Backrooms
Vu
17 juin 2026 – Pathé LLN
Année
2026
Réalisation
Kane Parsons
Durée
111′
Casting
C.Ejofor, R.Reinsve, M.Duplass, F.Bennett, L.Maxwell, R.Bobroczkyi
L’architecture de l’angoisse – Quand Internet devient cauchemar cinématographique
Il est rare qu’un phénomène issu d’Internet franchisse le seuil du grand écran avec une telle ambition formelle. Avec Backrooms, Kane Parsons transforme sa mythologie née d’un creepypasta et d’une série YouTube virale en une expérience cinématographique à la fois fascinante, déroutante et profondément immersive. Le résultat oscille entre choc visuel et vertige narratif, comme si le film refusait constamment de choisir entre cauchemar conceptuel et récit psychologique structuré.
Le point d’ancrage est simple : Clark, vendeur de meubles au bord de l’effondrement personnel, découvre un passage menant à un espace infini de pièces jaunes, de couloirs sans fin et de bureaux désertés. Ce labyrinthe, bientôt exploré par sa thérapeute Mary, devient un prolongement de leurs traumatismes respectifs. Très vite, la frontière entre réalité, mémoire et hallucination se dissout, laissant place à un monde où les espaces semblent générés par l’esprit autant que par une logique physique.

Là où le film impressionne immédiatement, c’est dans sa construction visuelle. Les décors monumentaux, construits sur des milliers de mètres carrés, donnent à l’ensemble une matérialité presque dérangeante. Les lumières fluorescentes, les tapis usés et les murs jaunâtres composent une esthétique de l’étrange familier, évoquant des lieux reconnaissables mais profondément déformés. Cette architecture de l’inquiétude transforme chaque plan en piège potentiel, chaque couloir en menace latente.
Mais Backrooms n’est pas seulement une prouesse de production design. C’est aussi une réflexion sur les espaces mentaux et la manière dont le trauma restructure la perception du réel. Le film explore l’idée que ces labyrinthes pourraient être des projections psychiques, où les personnages se retrouvent confrontés à leurs propres failles. Cette dimension introspective donne au récit une densité inattendue, même si elle tend parfois à ralentir le rythme.
Car c’est bien là que le film divise. Sa narration volontairement opaque, proche de l’esthétique du found footage et de la non-explication, fascine autant qu’elle frustre. Certains y verront une liberté rare, proche d’un cinéma d’atmosphère radical, où l’inconnu prime sur la résolution. D’autres ressentiront une forme de stagnation, notamment lorsque la dimension psychologique prend le pas sur l’exploration pure du labyrinthe. Le film hésite entre abstraction totale et récit plus balisé, et cet entre-deux peut parfois affaiblir son impact.

Heureusement, les performances donnent une vraie épaisseur émotionnelle à l’ensemble. Chiwetel Ejiofor compose un personnage brisé mais crédible, tandis que Renate Reinsve apporte une sensibilité troublante à une figure elle-même hantée par son passé. Leur dynamique donne un ancrage humain à un univers qui pourrait facilement devenir purement conceptuel. La mise en scène, entre caméra rigide et dérives de found footage, renforce encore cette sensation d’instabilité permanente.
On sent également une ambition thématique forte : la peur du vide, la mémoire déformée, la répétition des traumatismes, mais aussi une lecture plus contemporaine sur l’isolement et les constructions mentales dans lesquelles on s’enferme. Le film pousse parfois ces idées de manière appuyée, mais il parvient malgré tout à maintenir une cohérence d’ensemble grâce à sa puissance d’évocation.

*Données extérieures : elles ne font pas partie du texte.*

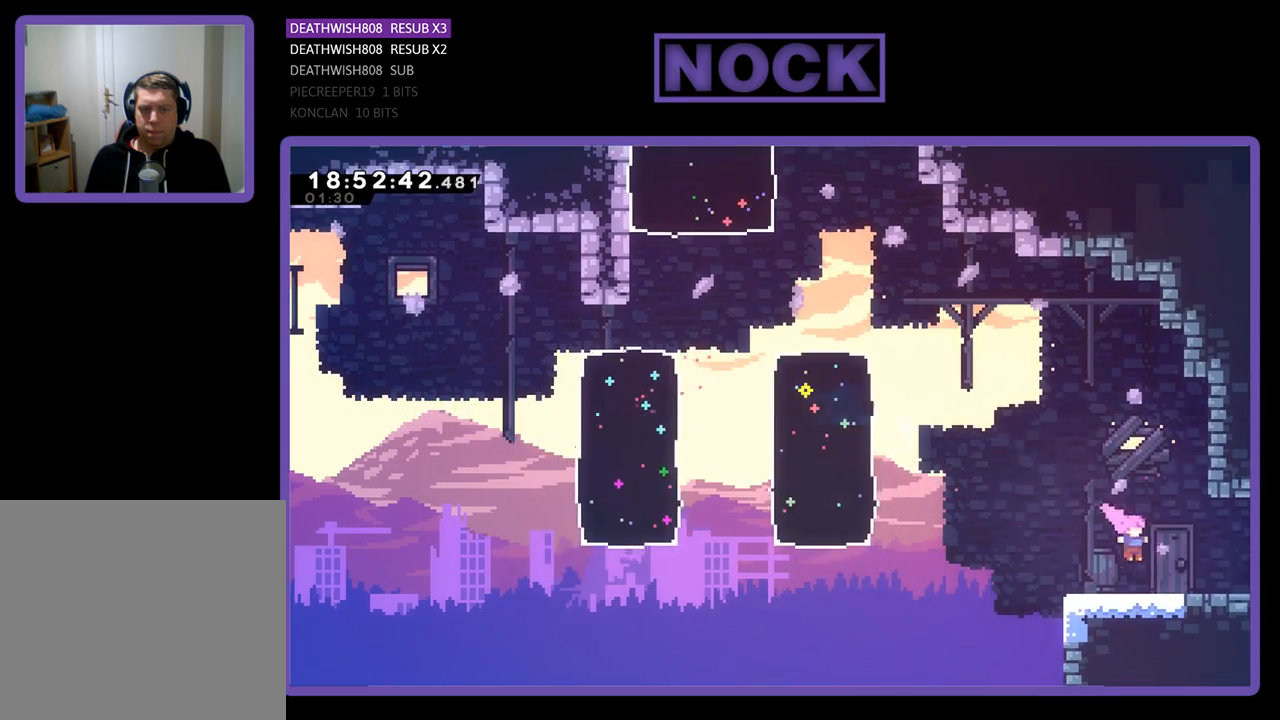
{"buttons": ["R2", "DPAD_RIGHT"], "left_stick": "center", "right_stick": "center", "events": []}
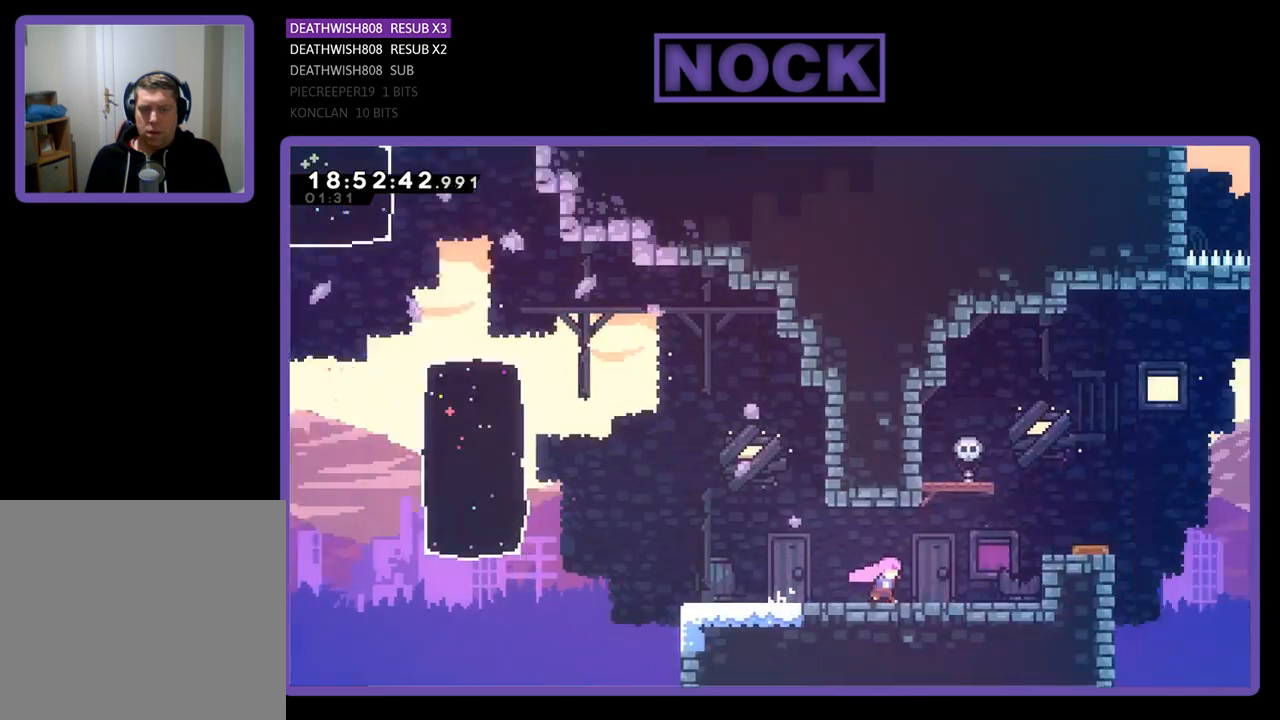
{"buttons": [], "left_stick": "center", "right_stick": "center", "events": [[67, "DPAD_RIGHT", "up"], [167, "R2", "up"]]}
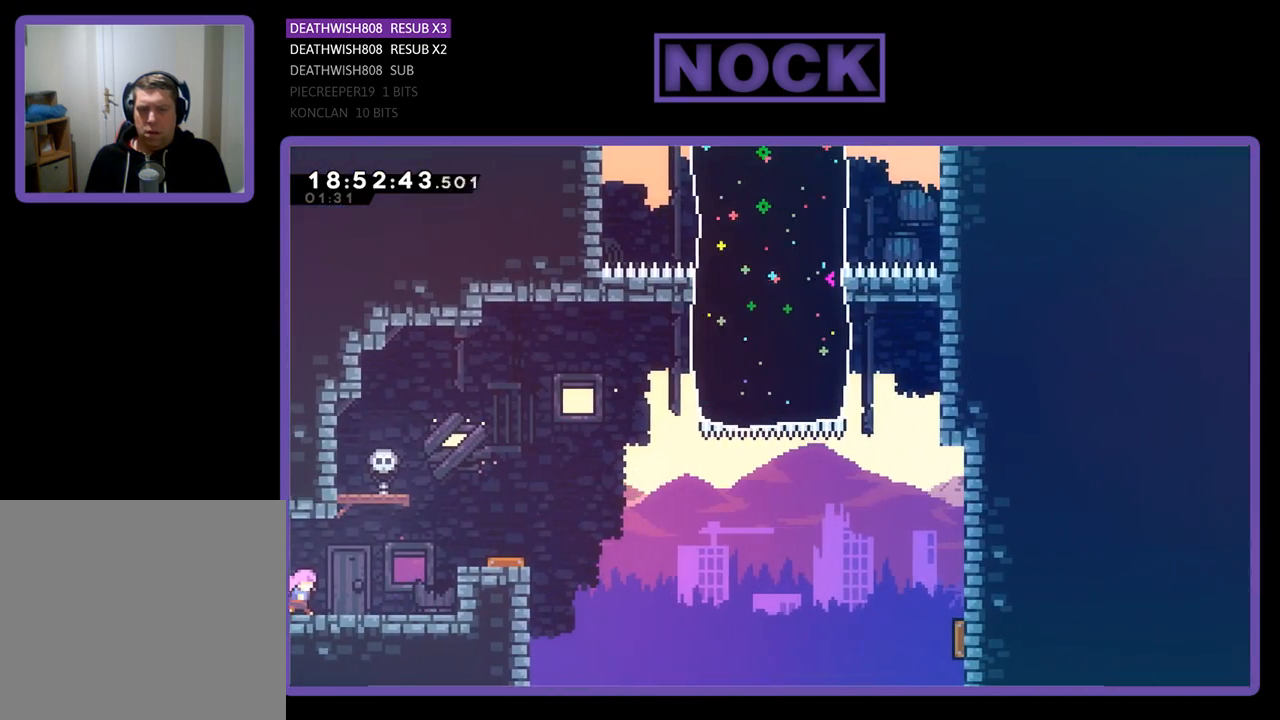
{"buttons": [], "left_stick": "center", "right_stick": "center", "events": []}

Au final, Backrooms s’impose comme une œuvre imparfaite mais marquante, un film d’horreur qui privilégie l’expérience sensorielle et intellectuelle à la narration classique. Trop abstrait pour certains, trop contrôlé pour d’autres, il n’en reste pas moins une proposition singulière, portée par un jeune cinéaste déjà sûr de sa vision. Une œuvre qui ne se contente pas d’adapter un univers viral, mais tente d’en faire un langage cinématographique à part entière — quitte à perdre parfois son spectateur dans les couloirs qu’elle a elle-même construits.